- Opening Delimiter -

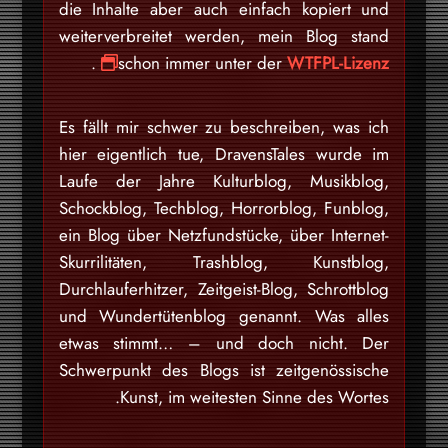
die Inhalte aber auch einfach kopiert und
weiterverbreitet werden, mein Blog stand
.
schon immer unter der
WTFPL-Lizenz
Es fällt mir schwer zu beschreiben, was ich
hier eigentlich tue, DravensTales wurde im
Laufe der Jahre Kulturblog, Musikblog,
Schockblog, Techblog, Horrorblog, Funblog,
ein Blog über Netzfundstücke, über Internet-
Skurrilitäten, Trashblog, Kunstblog,
Durchlauferhitzer, Zeitgeist-Blog, Schrottblog
und Wundertütenblog genannt. Was alles
etwas stimmt… – und doch nicht. Der
Schwerpunkt des Blogs ist zeitgenössische
Kunst, im weitesten Sinne des Wortes.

- Closing Delimiter -

» Exercise requirements
Return, exactly as written, only those lines that run from the one with "etwas stimmt… – und doch nicht. Der" to the last line of the data, both of those lines included.

» Your solution
etwas stimmt… – und doch nicht. Der
Schwerpunkt des Blogs ist zeitgenössische
Kunst, im weitesten Sinne des Wortes.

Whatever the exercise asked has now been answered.